[DATA FOR THIS TASK Boundary: Start]

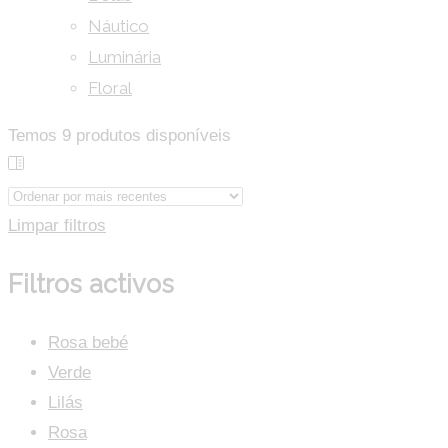
Náutico
Luminária
Floral
Temos
9
produtos disponíveis
Limpar filtros
Filtros activos
Rosa bebé
Verde
Lilás
Rosa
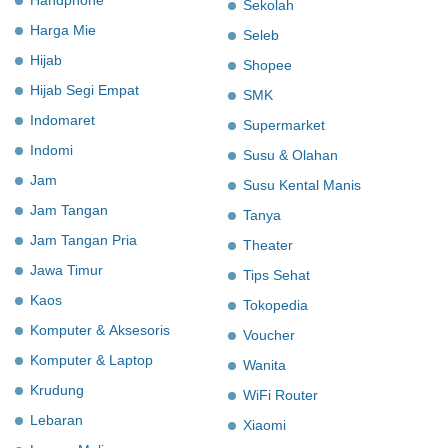
Handphone
Sekolah
Harga Mie
Seleb
Hijab
Shopee
Hijab Segi Empat
SMK
Indomaret
Supermarket
Indomi
Susu & Olahan
Jam
Susu Kental Manis
Jam Tangan
Tanya
Jam Tangan Pria
Theater
Jawa Timur
Tips Sehat
Kaos
Tokopedia
Komputer & Aksesoris
Voucher
Komputer & Laptop
Wanita
Krudung
WiFi Router
Lebaran
Xiaomi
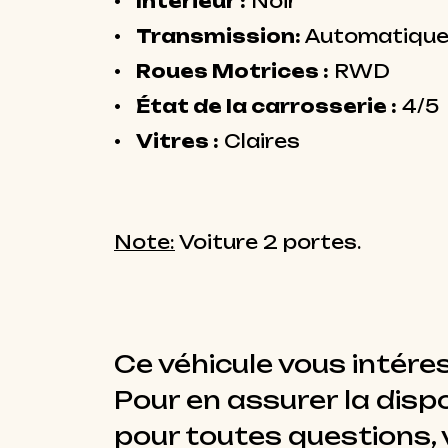
Intérieur :
Noir
Transmission:
Automatiqu
Roues Motrices :
RWD
État de la carrosserie :
4/5
Vitres :
Claires
Note:
Voiture 2 portes.
Ce véhicule vous intére
Pour en assurer la dispo
pour toutes questions, v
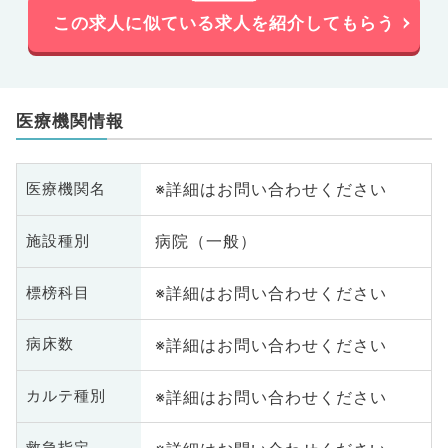
この求人に似ている求人を紹介してもらう
医療機関情報
※詳細はお問い合わせください
医療機関名
病院（一般）
施設種別
※詳細はお問い合わせください
標榜科目
※詳細はお問い合わせください
病床数
※詳細はお問い合わせください
カルテ種別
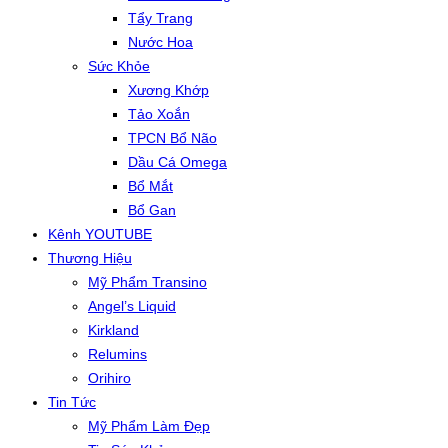
Tẩy Trang
Nước Hoa
Sức Khỏe
Xương Khớp
Tảo Xoắn
TPCN Bổ Não
Dầu Cá Omega
Bổ Mắt
Bổ Gan
Kênh YOUTUBE
Thương Hiệu
Mỹ Phẩm Transino
Angel’s Liquid
Kirkland
Relumins
Orihiro
Tin Tức
Mỹ Phẩm Làm Đẹp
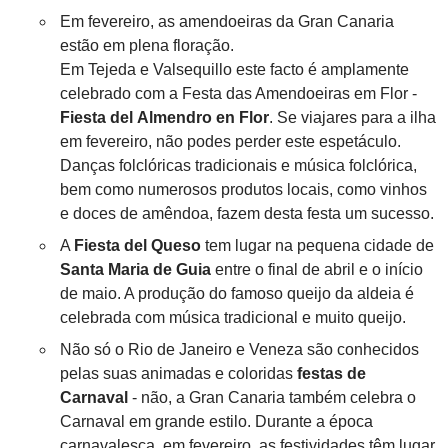
Em fevereiro, as amendoeiras da Gran Canaria
estão em plena floração.
Em Tejeda e Valsequillo este facto é amplamente
celebrado com a Festa das Amendoeiras em Flor -
Fiesta del Almendro en Flor
. Se viajares para a ilha
em fevereiro, não podes perder este espetáculo.
Danças folclóricas tradicionais e música folclórica,
bem como numerosos produtos locais, como vinhos
e doces de amêndoa, fazem desta festa um sucesso.
A
Fiesta del Queso
tem lugar na pequena cidade de
Santa Maria de Guia
entre o final de abril e o início
de maio. A produção do famoso queijo da aldeia é
celebrada com música tradicional e muito queijo.
Não só o Rio de Janeiro e Veneza são conhecidos
pelas suas animadas e coloridas
festas de
Carnaval
- não, a Gran Canaria também celebra o
Carnaval em grande estilo. Durante a época
carnavalesca, em fevereiro, as festividades têm lugar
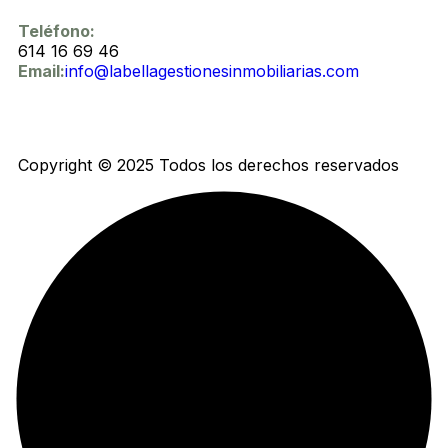
Teléfono:
614 16 69 46
Email:
info@labellagestionesinmobiliarias.com
Copyright © 2025 Todos los derechos reservados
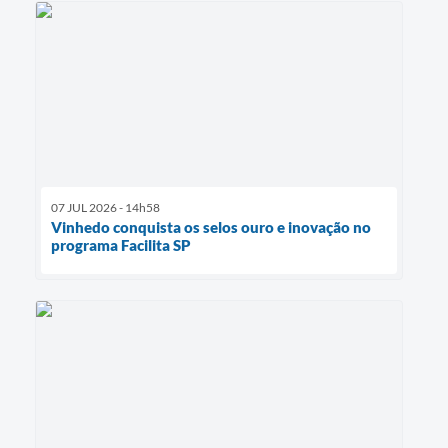
07 JUL 2026 - 14h58
Vinhedo conquista os selos ouro e inovação no
programa Facilita SP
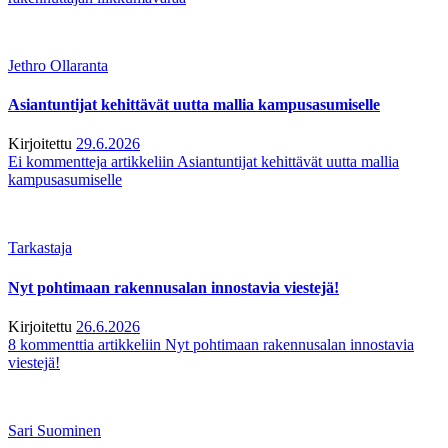
Jethro Ollaranta
Asiantuntijat kehittävät uutta mallia kampusasumiselle
Kirjoitettu
29.6.2026
Ei kommentteja
artikkeliin Asiantuntijat kehittävät uutta mallia
kampusasumiselle
Tarkastaja
Nyt pohtimaan rakennusalan innostavia viestejä!
Kirjoitettu
26.6.2026
8 kommenttia
artikkeliin Nyt pohtimaan rakennusalan innostavia
viestejä!
Sari Suominen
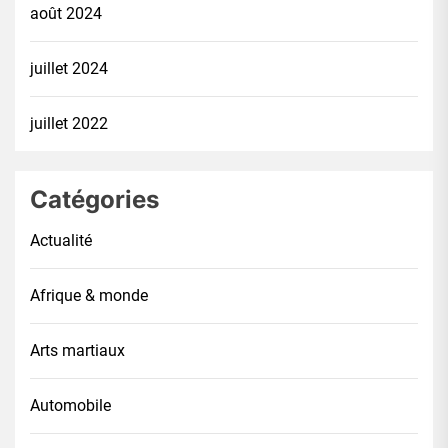
août 2024
juillet 2024
juillet 2022
Catégories
Actualité
Afrique & monde
Arts martiaux
Automobile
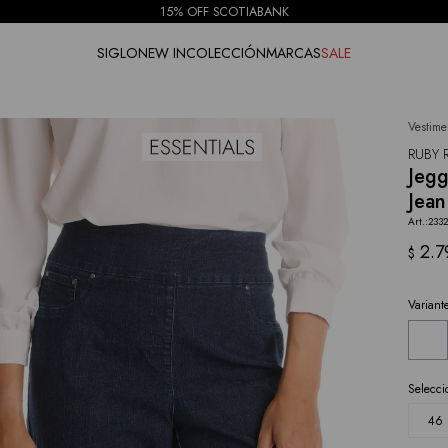
15% OFF SCOTIABANK
SIGLO
NEW IN
COLECCIÓN
MARCAS
SALE
Vestime
NOTIFICARME
RUBY 
Jegg
Jean
233
2.7
$
Variant
Selecci
46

[DATA FOR THIS TASK Boundary: End]

## [WORK INSTRUCTION]
Looking at the records above, in how many lines does the word "rakennusalan" occur? Reply with the number alone.

## [EXPECTED ANSWER]
2